TEXT ZUR ANALYSE:
▼

Nach spanischem Recht ist bei Unternehmen, die zwischen 100 und 300 Arbeitnehmer beschäftigen, unter einer „Massenentlassung“ die Beendigung von Arbeitsverträgen aus objektiven Gründen zu verstehen, wenn sich die Beendigung innerhalb eines Zeitraums von 90 Tagen auf mindestens 10 % der Arbeitnehmer auswirkt.
Am 3. September 2013 beschäftigte das Unternehmen Gestora Clubs Dir SL 126 Arbeitnehmer, davon 114 auf der Grundlage eines unbefristeten Vertrags und 12 auf der Grundlage eines befristeten Vertrags. Zwischen dem 16. und dem 26. September 2013 nahm Gestora zehn einzelne, auf objektive Gründe gestützte Entlassungen vor, von denen eine Herrn Cristian Pujante Rivera betraf. In den 90 Tagen vor und nach der letzten dieser Entlassungen aus objektiven Gründen erfolgten außerdem 27 andere Vertragsbeendigungen, die auf verschiedenen Gründen beruhten (wie z. B. Vertragsablauf oder freiwilliges Ausscheiden der Arbeitnehmer). Eine dieser Vertragsbeendigungen betraf eine Arbeitnehmerin, die einer Vertragsaufhebung zustimmte, nachdem ihr eine Änderung ihrer Arbeitsbedingungen mitgeteilt worden war (nämlich eine Kürzung ihres Festgehalts um 25 % aus denselben objektiven Gründen, die in den anderen, zwischen dem 16. und 26. September 2013 erfolgten Vertragsbeendigungen geltend gemacht worden waren). Später erkannte Gestora an, dass die der Arbeitnehmerin mitgeteilten Änderungen des Arbeitsvertrags über die nach spanischem Recht zulässigen wesentlichen Änderungen der Arbeitsbedingungen hinausgegangen waren, und stimmte der Zahlung einer Abfindung an die Arbeitnehmerin zu.

▲

AUFGEFÜHRTE ZEILEN:
▼

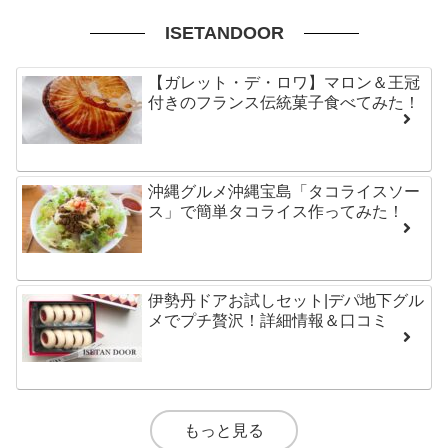
ISETANDOOR
【ガレット・デ・ロワ】マロン＆王冠
付きのフランス伝統菓子食べてみた！
沖縄グルメ沖縄宝島「タコライスソー
ス」で簡単タコライス作ってみた！
伊勢丹ドアお試しセット|デパ地下グル
メでプチ贅沢！詳細情報＆口コミ
もっと見る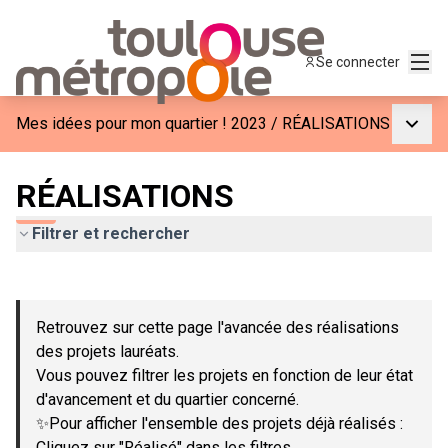
Menu
Se connecter
Menu p
Mes idées pour mon quartier ! 2023
/
RÉALISATIONS
RÉALISATIONS
Filtrer et rechercher
Passer la carte
Leaflet
|
©
OpenStreetMap
contributors
L'élément suivant est une carte qui présente les éléments de c
+
Retrouvez sur cette page l'avancée des réalisations
−
des projets lauréats.
Vous pouvez filtrer les projets en fonction de leur état
d'avancement et du quartier concerné.
✨Pour afficher l'ensemble des projets déjà réalisés :
Cliquez sur "Réalisé" dans les filtres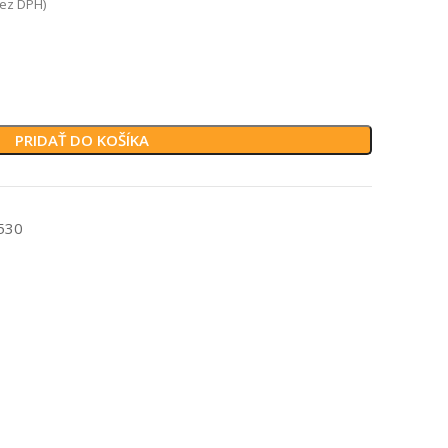
ez DPH)
PRIDAŤ DO KOŠÍKA
530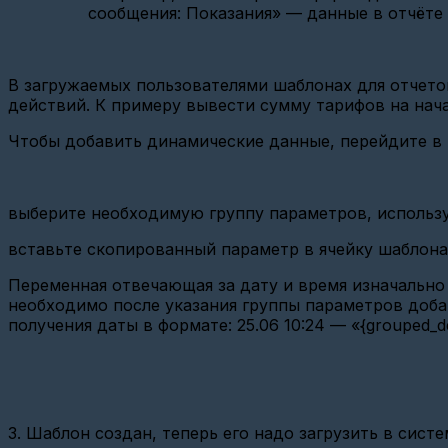
сообщения: Показания» — данные в отчёте 
на
отправку
тревожных
сообщений?
В з
агружаемых пользователями шаблонах для отчетов
Особенности
действий. К примеру вывести сумму тарифов на нач
использования
шлюзов
Чтобы добавить динамические данные, перейдите в 
Вега
M-
BUS
и
Вега
выберите необходимую группу параметров, использу
M-
BUS
вставьте скопированный параметр
в ячейку шаблон
2
Переменная отвечающая за дату и время изначально 
Особенности
необходимо после указания группы параметров добав
настройки
Миртек-12-
получения даты в формате: 25.06 10:24 — «{grouped_devic
РУ
(СПОДЭС)
Особенность
работы
с
3. Шаблон создан, теперь его надо загрузить в систе
счётчиком
импульсов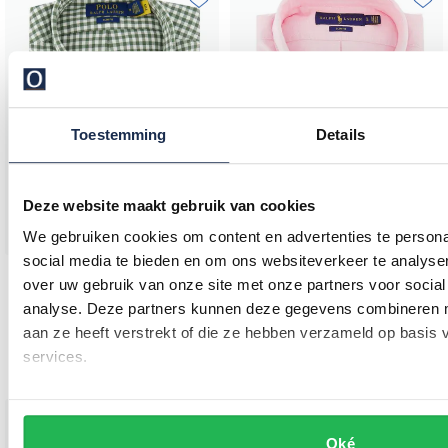
Toevoegen aan favorieten
Toevo
Toestemming
Details
Deze website maakt gebruik van cookies
We gebruiken cookies om content en advertenties te persona
social media te bieden en om ons websiteverkeer te analyse
Polo Ralph Lauren
Polo Ralph Lauren
over uw gebruik van onze site met onze partners voor social
overhemd groen geruit slim fit
Ralph Lauren overhemd oxford Slim Fit roze
analyse. Deze partners kunnen deze gegevens combineren me
aan ze heeft verstrekt of die ze hebben verzameld op basis
€ 124,00
€ 155,00
-
€ 155,00
services.
20%
Oké
Toevoegen aan favorieten
Toevo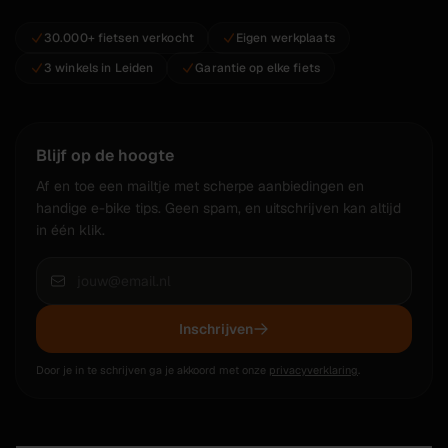
30.000+ fietsen verkocht
Eigen werkplaats
3 winkels in Leiden
Garantie op elke fiets
Blijf op de hoogte
Af en toe een mailtje met scherpe aanbiedingen en
handige e-bike tips. Geen spam, en uitschrijven kan altijd
in één klik.
Inschrijven
Door je in te schrijven ga je akkoord met onze
privacyverklaring
.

▲

AUFGABE: Bitte gib aus dem Text zur Analyse alles von „Nach spanischem Recht ist“ bis hin zu „der Arbeitnehmer auswirkt.“ noch einmal wieder und ersetze darin „Massenentlassung“ durch „Kollektiventlassung“.

DEINE LÖSUNG:
Nach spanischem Recht ist bei Unternehmen, die zwischen 100 und 300 Arbeitnehmer beschäftigen, unter einer „Kollektiventlassung“ die Beendigung von Arbeitsverträgen aus objektiven Gründen zu verstehen, wenn sich die Beendigung innerhalb eines Zeitraums von 90 Tagen auf mindestens 10 % der Arbeitnehmer auswirkt.